Our single-center observational study demonstrated a good correlation between the expert manual DWI ILV outlining and fully automated NCCT ILV (Brainomix) measurement in patients who underwent the EVT for anterior circulation stroke.

ILV on follow-up neuroimaging represents a biomarker of stroke treatment efficacy, and follow-up NCCT still represents the imaging modality of choice in most of the countries worldwide. Automated (software-based) measurement of ILV by a reliable software has a potential to overcome the shortcomings and time demands associated with manual infarct delineation. It was demonstrated previously that the Brainomix software was non-inferior compared with expert radiologists for baseline ASPECTS reading [7,8,9]. Its newer versions enable to measure the volume (extent) of early ischemic changes on baseline NCCT (in addition to the ASPECT score) and ILVs on follow NCCT in short processing time, which might be considered helpful and beneficial in everyday practice. We demonstrated that the Brainomix software and radiology experts detected the concurrent ischemic changes in particular ASPECTS regions on follow-up neuroimaging (NCCT vs DWI-MRI) with similar accuracy.

The relationship between ILV outlined manually on NCCT, DWI, or FLAIR at the median time of 42 h and favorable clinical outcome in patients receiving EVT was studied before and found no differences in outcome prediction regardless the used imaging modality—implying that providing a follow-up NCCT might be sufficient for ILV measurements [10]. Manual ILV delineation on 27-h NCCT or FLAIR was used in a study by Albers et al. [3]. Software-assisted manual outlining of 24 h-NCCT ILV by using the ITK-Snap software was used in a study by Bucker et al. [1]. In comparison to the studies mentioned above, our study was one of the first testing the clinical utility of fully-automated software in ILV measurement in a prospective EVT cohort. Since our study was limited by the number of enrolled patients, we did not test the association between ILVs and 3-month clinical outcome.

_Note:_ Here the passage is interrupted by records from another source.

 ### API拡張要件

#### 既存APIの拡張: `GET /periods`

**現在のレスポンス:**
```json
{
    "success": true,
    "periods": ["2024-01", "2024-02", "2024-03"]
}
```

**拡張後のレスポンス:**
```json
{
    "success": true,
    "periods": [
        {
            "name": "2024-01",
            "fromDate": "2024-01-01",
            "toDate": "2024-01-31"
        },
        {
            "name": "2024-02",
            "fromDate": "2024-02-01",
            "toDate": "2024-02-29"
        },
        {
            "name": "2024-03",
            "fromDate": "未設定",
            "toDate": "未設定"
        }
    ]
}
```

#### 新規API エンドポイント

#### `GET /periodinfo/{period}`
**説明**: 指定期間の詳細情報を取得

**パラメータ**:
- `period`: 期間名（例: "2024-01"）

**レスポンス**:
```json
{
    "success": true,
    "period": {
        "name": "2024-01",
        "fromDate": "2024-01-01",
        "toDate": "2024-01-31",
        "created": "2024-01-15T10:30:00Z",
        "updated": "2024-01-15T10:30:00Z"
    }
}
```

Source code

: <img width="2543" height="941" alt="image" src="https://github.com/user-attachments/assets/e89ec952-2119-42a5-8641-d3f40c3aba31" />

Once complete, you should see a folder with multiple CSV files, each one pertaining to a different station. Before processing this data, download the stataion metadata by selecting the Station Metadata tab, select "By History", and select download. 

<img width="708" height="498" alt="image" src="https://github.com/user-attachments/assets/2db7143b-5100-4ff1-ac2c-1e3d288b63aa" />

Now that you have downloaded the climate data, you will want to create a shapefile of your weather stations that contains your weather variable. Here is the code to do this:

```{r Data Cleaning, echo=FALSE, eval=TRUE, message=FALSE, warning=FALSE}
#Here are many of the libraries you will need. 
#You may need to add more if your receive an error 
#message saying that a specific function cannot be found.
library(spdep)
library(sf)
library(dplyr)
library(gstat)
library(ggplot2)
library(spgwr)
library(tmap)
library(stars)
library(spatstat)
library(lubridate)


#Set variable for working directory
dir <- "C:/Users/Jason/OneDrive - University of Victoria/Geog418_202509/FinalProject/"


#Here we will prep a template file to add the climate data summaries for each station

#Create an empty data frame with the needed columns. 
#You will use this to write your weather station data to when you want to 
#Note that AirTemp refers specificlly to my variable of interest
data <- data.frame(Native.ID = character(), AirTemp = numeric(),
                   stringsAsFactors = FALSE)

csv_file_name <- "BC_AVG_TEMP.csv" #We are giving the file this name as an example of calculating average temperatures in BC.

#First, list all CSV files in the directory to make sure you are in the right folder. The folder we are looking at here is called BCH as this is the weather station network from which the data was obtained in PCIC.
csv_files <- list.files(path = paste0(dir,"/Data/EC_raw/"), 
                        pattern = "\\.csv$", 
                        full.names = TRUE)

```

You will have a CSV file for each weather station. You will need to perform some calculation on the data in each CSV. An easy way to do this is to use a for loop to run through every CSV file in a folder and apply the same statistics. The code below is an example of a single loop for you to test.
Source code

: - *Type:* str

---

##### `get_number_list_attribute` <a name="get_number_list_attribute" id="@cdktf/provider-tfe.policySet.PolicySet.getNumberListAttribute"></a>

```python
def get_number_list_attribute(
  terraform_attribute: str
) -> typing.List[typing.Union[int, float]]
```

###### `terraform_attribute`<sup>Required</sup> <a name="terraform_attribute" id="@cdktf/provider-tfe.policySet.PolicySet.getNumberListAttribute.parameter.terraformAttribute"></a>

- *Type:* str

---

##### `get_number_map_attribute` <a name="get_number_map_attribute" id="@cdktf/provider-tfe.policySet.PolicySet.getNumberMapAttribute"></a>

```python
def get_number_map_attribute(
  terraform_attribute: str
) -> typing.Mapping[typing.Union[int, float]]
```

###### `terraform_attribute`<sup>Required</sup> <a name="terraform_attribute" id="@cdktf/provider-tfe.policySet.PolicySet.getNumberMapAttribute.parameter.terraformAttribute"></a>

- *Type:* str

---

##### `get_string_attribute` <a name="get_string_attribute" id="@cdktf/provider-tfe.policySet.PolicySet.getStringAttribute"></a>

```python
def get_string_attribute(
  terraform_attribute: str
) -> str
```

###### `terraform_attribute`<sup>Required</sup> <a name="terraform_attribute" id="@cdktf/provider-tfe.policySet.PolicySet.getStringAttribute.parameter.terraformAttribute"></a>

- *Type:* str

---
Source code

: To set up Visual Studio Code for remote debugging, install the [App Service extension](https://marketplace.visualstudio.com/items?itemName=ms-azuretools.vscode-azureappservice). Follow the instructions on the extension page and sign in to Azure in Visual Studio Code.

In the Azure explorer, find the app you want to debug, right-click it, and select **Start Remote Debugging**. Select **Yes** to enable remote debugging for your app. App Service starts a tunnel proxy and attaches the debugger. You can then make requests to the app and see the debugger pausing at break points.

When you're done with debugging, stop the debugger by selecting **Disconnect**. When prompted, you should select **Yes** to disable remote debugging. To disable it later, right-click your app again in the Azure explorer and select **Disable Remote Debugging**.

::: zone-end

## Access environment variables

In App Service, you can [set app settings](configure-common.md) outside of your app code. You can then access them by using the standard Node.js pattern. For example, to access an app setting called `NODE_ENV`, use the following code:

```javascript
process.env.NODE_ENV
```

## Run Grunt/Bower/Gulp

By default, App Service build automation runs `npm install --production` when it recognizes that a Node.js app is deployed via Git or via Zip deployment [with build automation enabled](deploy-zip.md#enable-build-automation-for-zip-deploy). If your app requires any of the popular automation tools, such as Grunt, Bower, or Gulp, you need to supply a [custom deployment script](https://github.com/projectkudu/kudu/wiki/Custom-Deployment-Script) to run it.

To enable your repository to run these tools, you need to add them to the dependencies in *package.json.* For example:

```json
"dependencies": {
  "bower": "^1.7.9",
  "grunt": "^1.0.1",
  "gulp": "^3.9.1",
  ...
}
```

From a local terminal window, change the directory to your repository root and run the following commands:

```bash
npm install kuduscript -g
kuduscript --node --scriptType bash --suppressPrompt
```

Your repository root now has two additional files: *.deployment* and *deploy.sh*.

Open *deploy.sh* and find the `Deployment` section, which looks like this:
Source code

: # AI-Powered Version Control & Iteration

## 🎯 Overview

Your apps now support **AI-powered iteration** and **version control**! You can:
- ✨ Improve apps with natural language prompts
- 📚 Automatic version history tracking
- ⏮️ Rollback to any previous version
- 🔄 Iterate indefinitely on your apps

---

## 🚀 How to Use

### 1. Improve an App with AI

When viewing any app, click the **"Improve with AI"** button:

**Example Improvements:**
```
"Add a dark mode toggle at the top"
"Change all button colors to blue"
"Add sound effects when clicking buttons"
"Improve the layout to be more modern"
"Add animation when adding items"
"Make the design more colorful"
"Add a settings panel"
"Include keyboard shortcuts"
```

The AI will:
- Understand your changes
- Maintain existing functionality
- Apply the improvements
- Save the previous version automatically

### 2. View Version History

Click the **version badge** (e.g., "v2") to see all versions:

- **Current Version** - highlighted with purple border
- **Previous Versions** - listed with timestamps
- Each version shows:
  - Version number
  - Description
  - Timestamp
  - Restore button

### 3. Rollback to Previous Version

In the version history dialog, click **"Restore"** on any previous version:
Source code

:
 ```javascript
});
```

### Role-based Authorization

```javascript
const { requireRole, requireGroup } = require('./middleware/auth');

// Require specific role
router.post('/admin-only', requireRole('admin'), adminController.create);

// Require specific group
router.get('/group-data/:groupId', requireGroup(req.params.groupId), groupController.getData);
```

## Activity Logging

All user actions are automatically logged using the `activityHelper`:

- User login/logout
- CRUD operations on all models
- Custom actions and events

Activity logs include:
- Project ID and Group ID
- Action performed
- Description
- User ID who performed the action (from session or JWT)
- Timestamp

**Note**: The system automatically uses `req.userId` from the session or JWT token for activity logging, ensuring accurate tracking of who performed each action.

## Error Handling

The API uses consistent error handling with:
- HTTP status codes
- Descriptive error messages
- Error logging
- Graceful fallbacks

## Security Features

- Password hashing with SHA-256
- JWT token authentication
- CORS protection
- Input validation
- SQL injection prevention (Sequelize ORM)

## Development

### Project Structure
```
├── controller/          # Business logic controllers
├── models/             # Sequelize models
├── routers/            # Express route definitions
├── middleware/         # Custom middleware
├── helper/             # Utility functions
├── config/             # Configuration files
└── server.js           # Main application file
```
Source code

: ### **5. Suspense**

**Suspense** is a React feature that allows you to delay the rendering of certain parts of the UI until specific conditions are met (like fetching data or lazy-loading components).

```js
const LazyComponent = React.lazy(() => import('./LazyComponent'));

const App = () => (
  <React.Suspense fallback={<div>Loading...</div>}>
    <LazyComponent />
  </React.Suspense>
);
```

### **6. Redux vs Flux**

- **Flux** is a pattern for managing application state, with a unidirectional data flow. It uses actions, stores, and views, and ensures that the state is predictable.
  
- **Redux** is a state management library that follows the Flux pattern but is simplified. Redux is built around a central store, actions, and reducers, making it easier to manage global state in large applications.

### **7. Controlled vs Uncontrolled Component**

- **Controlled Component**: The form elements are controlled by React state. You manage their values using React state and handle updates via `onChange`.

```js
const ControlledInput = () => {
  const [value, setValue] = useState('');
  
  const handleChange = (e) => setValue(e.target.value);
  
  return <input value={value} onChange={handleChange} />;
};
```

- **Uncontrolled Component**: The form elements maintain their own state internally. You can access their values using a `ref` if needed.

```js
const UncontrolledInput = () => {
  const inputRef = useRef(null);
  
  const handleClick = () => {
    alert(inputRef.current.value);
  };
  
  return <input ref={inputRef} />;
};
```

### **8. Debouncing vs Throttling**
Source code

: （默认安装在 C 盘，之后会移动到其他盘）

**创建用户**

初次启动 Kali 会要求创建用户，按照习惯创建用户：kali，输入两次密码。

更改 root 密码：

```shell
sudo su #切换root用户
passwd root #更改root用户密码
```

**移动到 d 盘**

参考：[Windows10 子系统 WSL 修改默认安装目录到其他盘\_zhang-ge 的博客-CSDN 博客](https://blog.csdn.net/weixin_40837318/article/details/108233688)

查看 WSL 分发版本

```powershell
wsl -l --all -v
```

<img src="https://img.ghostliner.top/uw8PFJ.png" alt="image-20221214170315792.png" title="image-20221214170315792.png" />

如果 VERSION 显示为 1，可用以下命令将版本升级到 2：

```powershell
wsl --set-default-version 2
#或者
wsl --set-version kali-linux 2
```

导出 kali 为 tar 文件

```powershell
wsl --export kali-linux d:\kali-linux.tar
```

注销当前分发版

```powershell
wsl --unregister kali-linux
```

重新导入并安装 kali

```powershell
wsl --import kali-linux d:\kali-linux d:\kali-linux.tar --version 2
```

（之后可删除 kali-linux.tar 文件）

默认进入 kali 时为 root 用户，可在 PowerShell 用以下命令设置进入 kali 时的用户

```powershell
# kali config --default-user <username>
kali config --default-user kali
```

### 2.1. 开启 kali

Our study has several limitations including small sample size and single-center experience. The ILVs were measured by using two different imaging techniques (NCCT vs DWI-MRI) and expert reading versus automated software, which have different infarct conspicuity. Additionally, the Brainomix software is not able to measure ILV in the presence of hemorrhagic transformation or parenchymal hemorrhage, which limits its generalizability and should be overcome in future versions of the Brainomix software.

In conclusion, NCCT ILV measured automatically by the Brainomix software might be considered an additional early radiological outcome measure in everyday clinical practice.